O relacionamento dos dois nasceu condenado, fadado ao fracasso. Impedimentos, distâncias, impossibilidades internas, externas. Tinha dias que tudo isso parecia tanto, já em outros esse tanto não parecia fazer sentido algum. O fato é que não era possível criar expectativas ou ter esperança – Como se vive sem isso?! - Pensavam sem querer pensar muito no assunto. As coisas entre eles eram assim, estavam impedidas de crescer, apesar de crescerem. ‘Relacionamento sem futuro’ ficou decretado, não sem lutas ou discordâncias, mas desejo não é coisa de se querer por dois. E tudo isso que parecia ser seco, real e áspero e que afinal era, não impedia que estivessem próximos ou pensassem um no outro. Ausência presente, ausência permanente, solidão de dormir abraçada. Condenados que estavam, eram livres pra falar o que sentiam e assim não sentir demais. Não havia o medo da perda, já estavam perdidos, condenados a clareza de terem encontrado algo importante e ainda assim ser preciso partir.

Sabiam que dariam certo se não fosse tudo o que era. Sabiam que se tudo o que era não fosse de fato, seriam muito felizes juntos. Duas horas deles equivaliam a um mês inteiro de outro casal qualquer. Quanto tempo demorou para perceberem que fariam uma ótima dupla? Não só por fora, mas por dentro também? Daqueles casais que crescem juntos, se incentivam, trocam e admiram um ao outro? Daqueles casais que instigam a mente um do outro a ser mais? Um colorindo a criatividade e convocando a ir além? Um sendo o amor do outro para dar sentido a todo resto que sem amor não vale nada? Desconfio que demoraram muito pouco para perceberem. Entre eles a coisa tudo fluía sem jogos ou entraves, o riso era fácil, o beijo era bom, a cama uma delícia, daquelas onde o desejo amanhece aceso e a memória gosta de relembrar os detalhes. A conversa daquele casal que não seriam dois juntos apenas separados, era rica e não terminava nunca, pedra de toque, ponto de ligação.

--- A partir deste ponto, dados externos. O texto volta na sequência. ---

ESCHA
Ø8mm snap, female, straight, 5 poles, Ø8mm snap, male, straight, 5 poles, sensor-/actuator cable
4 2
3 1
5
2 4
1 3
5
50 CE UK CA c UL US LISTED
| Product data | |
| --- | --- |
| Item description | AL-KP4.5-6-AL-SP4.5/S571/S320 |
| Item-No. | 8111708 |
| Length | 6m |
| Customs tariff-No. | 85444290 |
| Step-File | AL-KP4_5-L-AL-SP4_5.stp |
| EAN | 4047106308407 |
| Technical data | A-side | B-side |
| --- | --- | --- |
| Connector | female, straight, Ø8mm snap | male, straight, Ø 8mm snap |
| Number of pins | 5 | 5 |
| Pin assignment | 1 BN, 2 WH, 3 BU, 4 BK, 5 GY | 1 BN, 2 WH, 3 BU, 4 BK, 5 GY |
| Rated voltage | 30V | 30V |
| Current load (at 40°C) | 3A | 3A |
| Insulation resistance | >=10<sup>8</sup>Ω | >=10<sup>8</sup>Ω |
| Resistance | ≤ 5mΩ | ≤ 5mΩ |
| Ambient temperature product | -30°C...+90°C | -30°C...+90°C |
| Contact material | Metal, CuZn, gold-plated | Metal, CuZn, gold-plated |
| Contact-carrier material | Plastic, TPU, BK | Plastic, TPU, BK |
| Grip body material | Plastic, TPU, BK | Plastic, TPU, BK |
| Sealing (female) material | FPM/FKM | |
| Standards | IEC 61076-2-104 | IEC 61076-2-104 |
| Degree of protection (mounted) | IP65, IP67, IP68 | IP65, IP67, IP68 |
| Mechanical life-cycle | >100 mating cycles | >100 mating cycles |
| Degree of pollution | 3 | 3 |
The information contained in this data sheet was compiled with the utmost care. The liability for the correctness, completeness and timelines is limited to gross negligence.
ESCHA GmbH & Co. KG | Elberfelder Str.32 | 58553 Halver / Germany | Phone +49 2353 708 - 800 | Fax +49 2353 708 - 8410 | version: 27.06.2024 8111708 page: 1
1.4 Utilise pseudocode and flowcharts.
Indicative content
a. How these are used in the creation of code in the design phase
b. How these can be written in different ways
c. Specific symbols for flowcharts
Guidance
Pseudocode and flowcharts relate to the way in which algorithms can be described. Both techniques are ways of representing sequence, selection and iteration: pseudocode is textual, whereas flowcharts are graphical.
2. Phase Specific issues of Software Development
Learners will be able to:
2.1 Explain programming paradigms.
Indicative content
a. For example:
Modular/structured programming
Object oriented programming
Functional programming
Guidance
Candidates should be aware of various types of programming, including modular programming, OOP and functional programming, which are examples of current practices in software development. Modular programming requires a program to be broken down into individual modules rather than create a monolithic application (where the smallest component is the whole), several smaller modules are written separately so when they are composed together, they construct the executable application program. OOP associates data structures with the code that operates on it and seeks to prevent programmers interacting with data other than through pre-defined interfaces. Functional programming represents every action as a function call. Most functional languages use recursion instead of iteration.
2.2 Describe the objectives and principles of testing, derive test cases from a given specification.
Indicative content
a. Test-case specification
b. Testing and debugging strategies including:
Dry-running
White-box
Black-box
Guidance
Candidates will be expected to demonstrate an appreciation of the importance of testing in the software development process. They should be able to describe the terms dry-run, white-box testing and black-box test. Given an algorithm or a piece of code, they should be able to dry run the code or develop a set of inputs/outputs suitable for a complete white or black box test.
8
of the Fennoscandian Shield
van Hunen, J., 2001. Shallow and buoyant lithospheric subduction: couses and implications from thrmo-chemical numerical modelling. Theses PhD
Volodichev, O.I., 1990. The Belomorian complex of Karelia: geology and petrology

Dobravam o dia e as horas pendurados ao telefone, à moda antiga, trocando impressões, contando novidades, amenidades, planos, projetos, temores, de antigos amores talvez presentes ainda, de vez em quando até cantavam, faziam poesia, escovavam os dentes entre uma frase e outra, discutiam a relação que não tinham, ou que tinham, mas não podiam ter. Acumulavam horas e horas de alegria compartilhada e confidências trocadas. Justo ela que não gostava de falar ao telefone. Justo ele sempre tão pé no chão. Houve uma vez em que ele dirigiu três horas pendurado na linha contando a ela sobre tudo o que tinha feito, o mundo que tinha visto, a saudade que sentia das coisas que planejava viver. Na outra ela arrumou a casa, lavou o pátio inteiro, colocou tudo em ordem enquanto segurava a mangueira numa mão e o telefone na outra só para não interromper a conversa, as horas escorriam e ela pensava que era bom ter encontrado alguém como ele, alguém que parecia se importar de verdade, que tinha os olhos claros, cheios de segurança, solidez e amor.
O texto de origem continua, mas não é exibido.